Using the example of the same-sex marriage issue, Okrent ably demonstrates the problem with the Times.

[I]t's disappointing to see The Times present the social and cultural aspects of same-sex marriage in a tone that approaches cheerleading. So far this year, front-page headlines have told me that "For Children of Gays, Marriage Brings Joy," (March 19, 2004); that the family of "Two Fathers, With One Happy to Stay at Home," (Jan. 12, 2004) is a new archetype; and that "Gay Couples Seek Unions in God's Eyes," (Jan. 30, 2004).

I've learned where gay couples go to celebrate their marriages; I've met gay couples picking out bridal dresses; I've been introduced to couples who have been together for decades and have now sanctified their vows in Canada, couples who have successfully integrated the world of competitive ballroom dancing, couples whose lives are the platonic model of suburban stability.

Every one of these articles was perfectly legitimate. Cumulatively, though, they would make a very effective ad campaign for the gay marriage cause. You wouldn't even need the articles: run the headlines over the invariably sunny pictures of invariably happy people that ran with most of these pieces, and you'd have the makings of a life insurance commercial.

This implicit advocacy is underscored by what hasn't appeared. Apart from one excursion into the legal ramifications of custody battles ("Split Gay Couples Face Custody Hurdles," by Adam Liptak and Pam Belluck, March 24), potentially nettlesome effects of gay marriage have been virtually absent from The Times since the issue exploded last winter.
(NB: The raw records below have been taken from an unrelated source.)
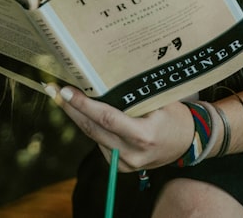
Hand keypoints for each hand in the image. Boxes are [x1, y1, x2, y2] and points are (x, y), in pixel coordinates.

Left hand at [46, 84, 193, 171]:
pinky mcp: (122, 167)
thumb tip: (104, 75)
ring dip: (78, 117)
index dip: (83, 105)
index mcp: (143, 135)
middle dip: (70, 108)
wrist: (189, 142)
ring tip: (64, 96)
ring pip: (94, 136)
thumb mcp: (159, 101)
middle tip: (53, 90)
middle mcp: (132, 153)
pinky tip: (85, 113)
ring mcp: (126, 164)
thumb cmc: (175, 115)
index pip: (106, 118)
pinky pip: (101, 143)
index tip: (66, 91)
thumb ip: (134, 96)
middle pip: (93, 129)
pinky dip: (92, 127)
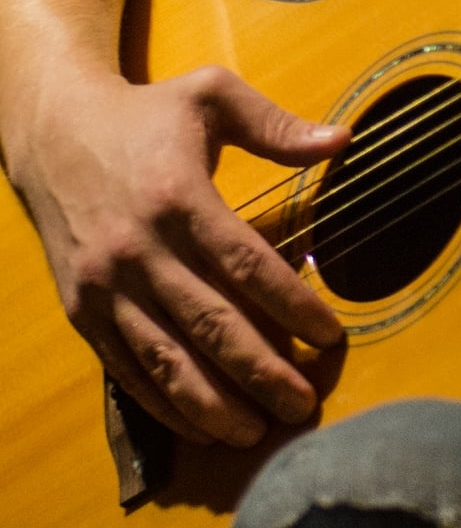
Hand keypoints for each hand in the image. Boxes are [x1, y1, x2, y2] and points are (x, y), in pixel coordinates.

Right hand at [15, 66, 347, 446]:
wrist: (50, 132)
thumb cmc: (146, 113)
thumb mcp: (212, 95)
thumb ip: (277, 125)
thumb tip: (344, 140)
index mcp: (176, 197)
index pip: (246, 264)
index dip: (292, 306)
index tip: (331, 336)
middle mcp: (136, 249)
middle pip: (209, 324)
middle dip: (261, 371)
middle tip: (305, 405)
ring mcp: (104, 286)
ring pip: (165, 358)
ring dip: (213, 403)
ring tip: (259, 432)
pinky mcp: (80, 310)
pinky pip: (126, 367)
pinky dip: (164, 402)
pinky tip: (201, 427)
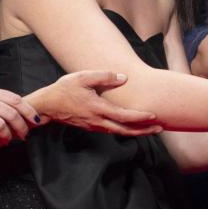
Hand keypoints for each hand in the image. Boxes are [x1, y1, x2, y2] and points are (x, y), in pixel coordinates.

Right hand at [30, 70, 161, 135]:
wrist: (47, 106)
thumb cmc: (64, 89)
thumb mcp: (82, 77)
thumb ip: (103, 77)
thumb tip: (123, 78)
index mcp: (98, 108)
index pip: (124, 116)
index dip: (140, 118)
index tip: (154, 117)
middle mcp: (98, 121)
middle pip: (125, 130)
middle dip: (144, 130)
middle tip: (160, 128)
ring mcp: (95, 126)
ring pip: (119, 132)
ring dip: (136, 131)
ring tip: (151, 129)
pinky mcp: (92, 126)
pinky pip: (112, 130)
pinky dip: (125, 130)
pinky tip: (132, 126)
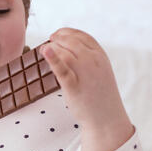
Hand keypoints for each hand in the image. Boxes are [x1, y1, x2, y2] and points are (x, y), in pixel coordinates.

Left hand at [39, 28, 133, 150]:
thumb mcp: (100, 71)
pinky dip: (53, 59)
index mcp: (101, 56)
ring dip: (53, 48)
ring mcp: (84, 73)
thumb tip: (68, 49)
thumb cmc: (100, 95)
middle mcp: (94, 61)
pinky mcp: (74, 86)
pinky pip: (62, 69)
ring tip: (45, 49)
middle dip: (58, 38)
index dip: (67, 32)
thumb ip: (88, 59)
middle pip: (71, 41)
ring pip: (65, 52)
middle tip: (49, 41)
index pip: (82, 36)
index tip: (57, 34)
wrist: (107, 118)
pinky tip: (45, 51)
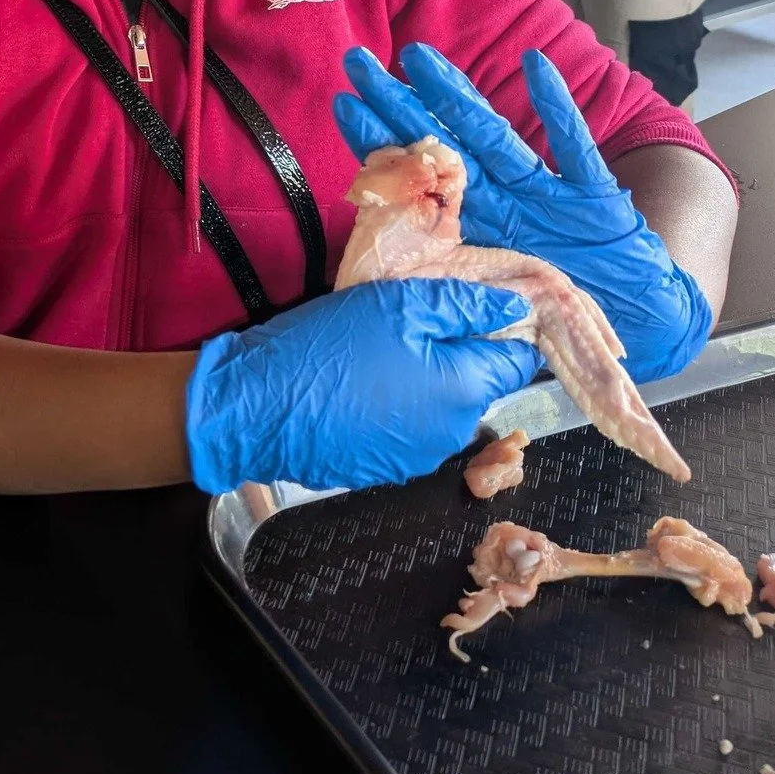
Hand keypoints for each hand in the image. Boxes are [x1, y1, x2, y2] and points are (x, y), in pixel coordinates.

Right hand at [185, 279, 536, 492]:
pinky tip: (362, 382)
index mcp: (465, 390)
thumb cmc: (331, 347)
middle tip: (411, 318)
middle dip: (457, 350)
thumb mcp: (398, 305)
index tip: (472, 304)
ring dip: (427, 377)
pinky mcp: (385, 469)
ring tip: (381, 348)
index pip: (517, 359)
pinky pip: (411, 427)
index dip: (502, 328)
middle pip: (479, 382)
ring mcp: (419, 458)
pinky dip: (399, 403)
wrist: (257, 410)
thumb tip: (514, 307)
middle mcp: (453, 434)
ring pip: (444, 405)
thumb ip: (463, 306)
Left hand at [333, 43, 712, 384]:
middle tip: (358, 62)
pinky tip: (535, 67)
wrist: (637, 323)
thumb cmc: (563, 309)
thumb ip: (452, 288)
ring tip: (419, 59)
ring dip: (458, 98)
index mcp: (478, 227)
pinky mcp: (595, 199)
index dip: (383, 142)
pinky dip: (558, 109)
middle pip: (445, 145)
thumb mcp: (496, 302)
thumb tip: (378, 290)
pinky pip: (576, 150)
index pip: (420, 179)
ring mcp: (547, 196)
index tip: (344, 105)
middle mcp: (505, 201)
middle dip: (402, 103)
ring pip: (495, 138)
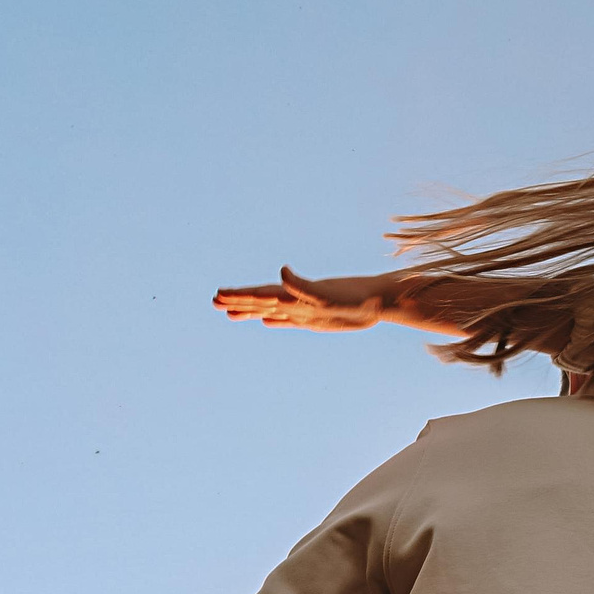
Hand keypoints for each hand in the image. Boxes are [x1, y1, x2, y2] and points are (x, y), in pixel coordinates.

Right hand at [212, 268, 394, 331]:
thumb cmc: (357, 297)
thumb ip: (302, 286)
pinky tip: (267, 321)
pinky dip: (276, 321)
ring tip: (229, 313)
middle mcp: (297, 302)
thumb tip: (282, 272)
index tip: (219, 295)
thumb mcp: (328, 294)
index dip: (240, 296)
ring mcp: (305, 311)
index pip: (262, 295)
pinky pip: (290, 321)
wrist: (380, 301)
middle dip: (238, 302)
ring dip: (251, 312)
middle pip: (261, 302)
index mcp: (296, 295)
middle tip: (214, 300)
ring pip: (271, 311)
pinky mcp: (316, 320)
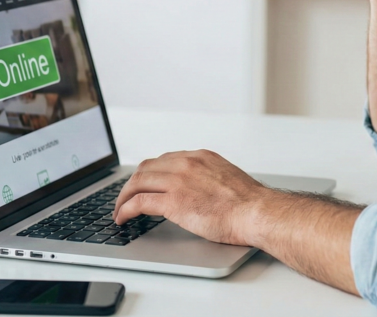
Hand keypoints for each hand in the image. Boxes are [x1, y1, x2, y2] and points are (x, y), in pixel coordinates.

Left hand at [112, 149, 267, 245]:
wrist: (256, 212)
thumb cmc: (248, 203)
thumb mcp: (226, 177)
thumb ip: (207, 178)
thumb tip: (198, 190)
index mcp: (200, 157)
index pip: (164, 160)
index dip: (149, 173)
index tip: (143, 183)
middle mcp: (186, 163)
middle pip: (146, 168)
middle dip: (132, 183)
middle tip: (126, 197)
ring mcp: (178, 181)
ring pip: (138, 182)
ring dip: (123, 197)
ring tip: (119, 210)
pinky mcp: (173, 202)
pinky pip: (139, 202)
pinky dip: (125, 209)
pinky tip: (122, 218)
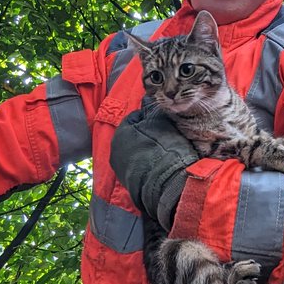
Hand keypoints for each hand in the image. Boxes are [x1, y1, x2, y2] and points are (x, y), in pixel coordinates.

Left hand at [109, 108, 196, 228]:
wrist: (169, 184)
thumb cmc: (165, 148)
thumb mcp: (160, 121)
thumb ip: (151, 109)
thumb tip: (146, 98)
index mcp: (120, 133)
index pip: (135, 118)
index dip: (151, 118)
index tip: (164, 123)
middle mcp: (115, 151)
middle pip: (133, 136)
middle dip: (147, 135)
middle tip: (165, 137)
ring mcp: (120, 170)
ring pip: (136, 153)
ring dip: (146, 151)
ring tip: (163, 153)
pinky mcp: (128, 185)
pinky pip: (139, 168)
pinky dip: (147, 165)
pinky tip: (159, 166)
The San Francisco Chronicle runs an uninflected article about Congressional testimony from a Stanford scholar making the case that gay marriage in the Netherlands has had a deleterious effect on heterosexual marriage. The Boston Globe explores the potential impact of same-sex marriage on tax revenues, and the paucity of reliable research on child-rearing in gay families. But in The Times, I have learned next to nothing about these issues, nor about partner abuse in the gay community, about any social difficulties that might be encountered by children of gay couples or about divorce rates (or causes, or consequences) among the 7,000 couples legally joined in Vermont since civil union was established there four years ago.

On a topic that has produced one of the defining debates of our time, Times editors have failed to provide the three-dimensional perspective balanced journalism requires. This has not occurred because of management fiat, but because getting outside one's own value system takes a great deal of self-questioning.
Oddly, his closing paragraph seems to suggest that this ain't such a big deal.
Six years ago, the ownership of this sophisticated New York institution decided to make it a truly national paper. Today, only 50 percent of The Times's readership resides in metropolitan New York, but the paper's heart, mind and habits remain embedded here. You can take the paper out of the city, but without an effort to take the city and all its attendant provocations, experiments and attitudes out of the paper, readers with a different worldview will find The Times an alien beast.

Taking the New York out of The New York Times would be a really bad idea. But a determination by the editors to be mindful of the weight of its hometown's presence would not.
I think those of us in what's derisively called "flyover country" have long known that the coasts are essentially foreign countries. Ironically, they seem to think that we're the narrow-minded, parochial ones. But I think I'd rather live out here where both the Republicans and the Progressive got its start. Home of McCarthy and "Fighting Bob" LaFollette. At least there's diversity of opinion here.